В ту секунду, когда я принял решение похитить первого испытуемого, моя судьба предрешилась. Все, что последовало в ходе эксперимента – результат начинаний. Я принял решение, зная, что заканчиваю свою карьеру, свою жизнь.

– Все великие открытия требуют жертв, – бормочу я себе под нос.

Я ожидаю, что Блейкли начнет расспрашивать меня, попытается нащупать трещины и найти мою слабость. Она анализирует меня, ее внимательные глаза следят слишком пристально. Я дал ей достаточно кусочков головоломки, чтобы составить приблизительную картину – все, что ей нужно сделать, это соединить последний паззл.

Моя внутренняя защита усиливается, когда она приближается.

– Твоя сестра причиняла боль своим пациентам, – говорит она. – Я помню новости об этом серийном убийце, о том, как он выбирал своих жертв. Он разоблачил ее преступления, убил ее, и ты надеешься не только вылечить психопатов, ты хочешь восстановить ее репутацию.

Все мое тело напрягается.

– Психохирургия была специальностью моей сестры.

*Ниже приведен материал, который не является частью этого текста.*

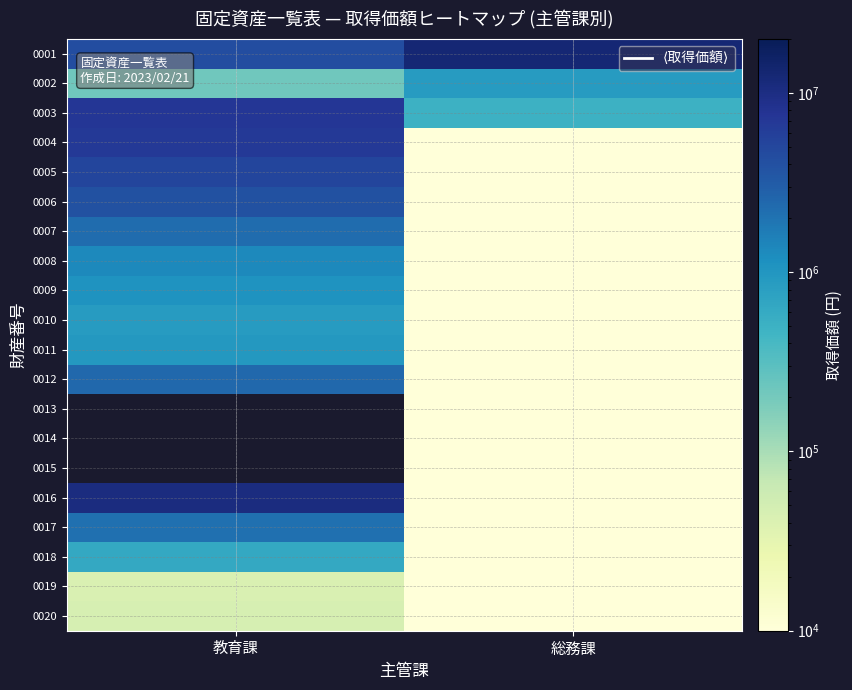

Which series has the largest total across all categories?

0001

Блейкли качает головой, как будто пытаясь понять, затем ужасное осознание появляется на ее лице.

– Она делала лоботомию своим пациентам.

– Мэри была новатором, – говорю я, моя поза становится такой же оборонительной, как и мой тон. – Салливан обнародовал лишь сами процедуры, а не выводы, к которым она вследствие приходила. СМИ назвали ее извергом, и она потерпела крах. Но ее процедуры были… – я замолкаю, пытаясь найти правильный способ описать работу моей сестры. – Радикальны, да, но в то же время новаторскими. Ей просто нужно было больше времени…

– Чтобы мучить своих пациентов? Так же, как ты мучаешь своих жертв? Я не знаю, кем ты был раньше, но тебе далеко до величия. Ты бредишь, если веришь в обратное, Алекс.

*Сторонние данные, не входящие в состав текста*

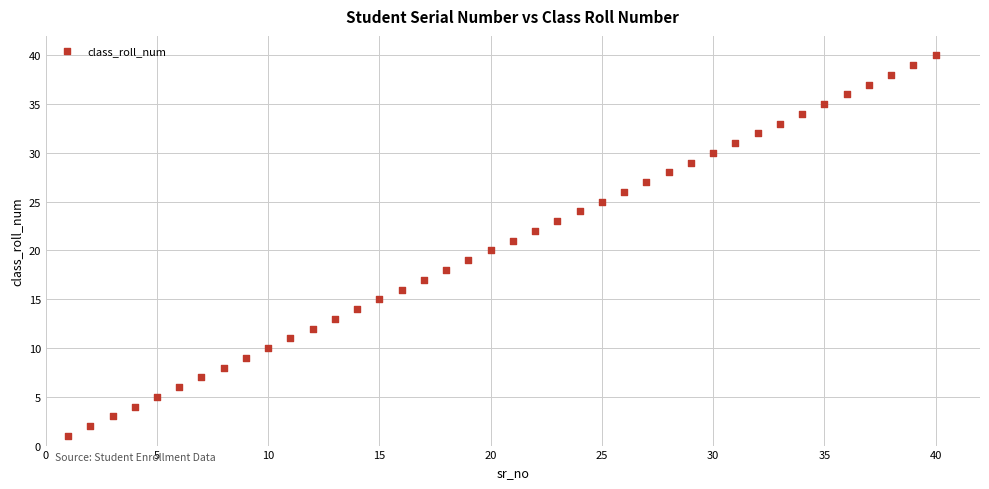

What is the range of X values (max minus min)?

39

– Ты, наверное, не сможешь понять, – я направляюсь к ней и на этот раз не позволяю ей остановить меня. Хватаю ее за руку и заставляю идти. – Ты понятия не имеешь, каково это – жить с такими мучительными эмоциями. Ты мертва внутри.

Блейкли молчит, пока мы идем по тропинке к хижине, отчего мои мысли звучат громче ее слов и суждений. Ночь вокруг пропитана ее ароматом. Я чувствую ее запах цветущего жасмина вперемешку со свежей речной водой. Образ ее глаз цвета морской волны, смотрящих сквозь меня, затуманивает рассуждения, и я бросаюсь вперед, как будто могу убежать от нее.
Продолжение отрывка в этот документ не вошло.